Louis Vitucci

Personal information
- Full name: Louis Vincent Vitucci
- Nationality: American
- Born: December 4, 1940 (age 85) Mount Vernon, New York, United States

Sport
- Sport: Diving

= Louis Vitucci =

American diver

Louis Vitucci (born December 14, 1940) is an American diver. He competed in the men's 10 metre platform event at the 1964 Summer Olympics.

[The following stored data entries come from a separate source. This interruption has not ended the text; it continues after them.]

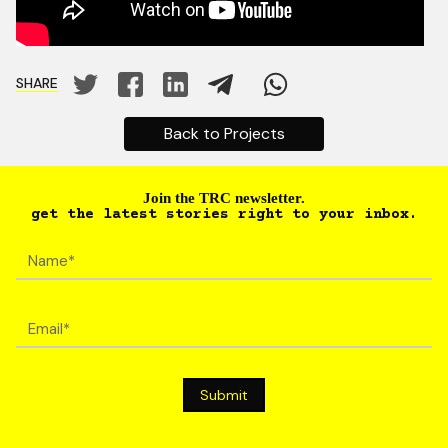
SHARE
Back to Projects
Join the TRC newsletter.
get the latest stories right to your inbox.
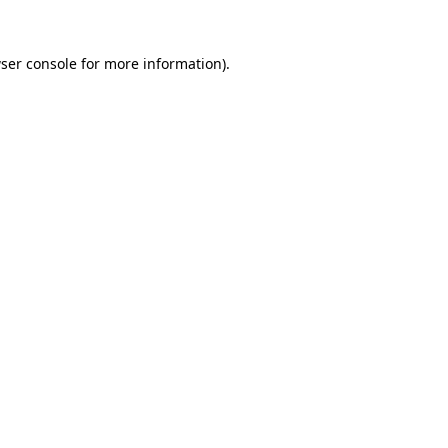
ser console
for more information).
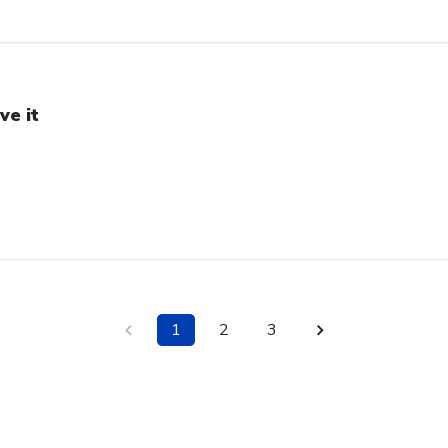
ve it
1
2
3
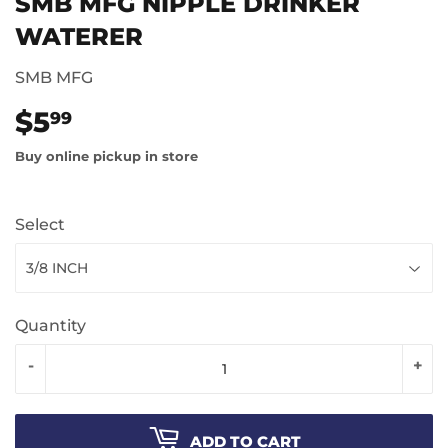
SMB MFG NIPPLE DRINKER
WATERER
SMB MFG
$5
$5.99
99
Buy online pickup in store
Select
Quantity
-
+
ADD TO CART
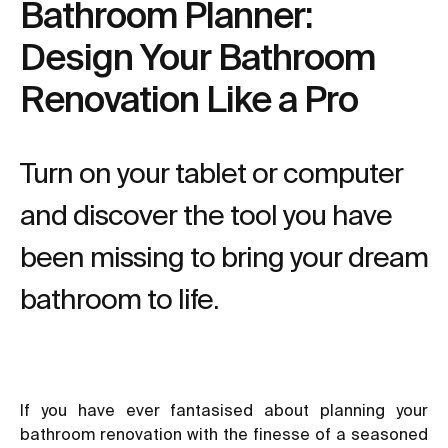
Bathroom Planner:
Design Your Bathroom
Renovation Like a Pro
Turn on your tablet or computer
and discover the tool you have
been missing to bring your dream
bathroom to life.
If you have ever fantasised about planning your
bathroom renovation with the finesse of a seasoned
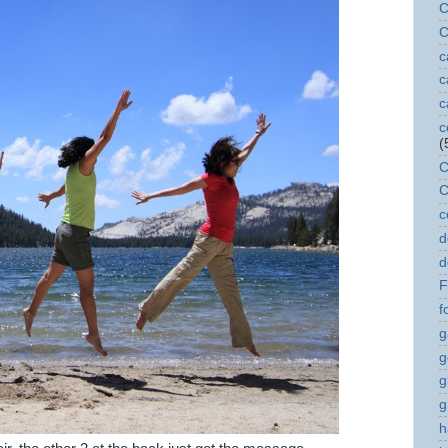
C
C
c
c
c
c
(
C
C
c
d
d
F
f
g
g
g
g
h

==Early life and education==
Louis Vitucci was born on December 14, 1940, in Mount Vernon, New York. He attended The Ohio State University, where he became a prominent diver.

==Diving career==
Vitucci had a successful diving career at The Ohio State University, winning five NCAA diving titles in the 3-metre springboard from 1961 to 1963 and the 1-metre springboard in 1962 and 1963. He was also a Big 10 Conference Champion on the 1-metre in 1961 and the 3-metre in 1961 and 1963. Vitucci competed at the 1963 Pan American Games, placing fourth on the platform, and represented the United States in the men's 10 metre platform event at the 1964 Summer Olympics.

==Coaching career==
After his competitive diving career, Vitucci joined Lincoln Electric in Cleveland, Ohio, where he worked in various management positions. He also dedicated time to coaching diving at several universities, including the University of Pennsylvania, Brandeis University, and the University of Louisville.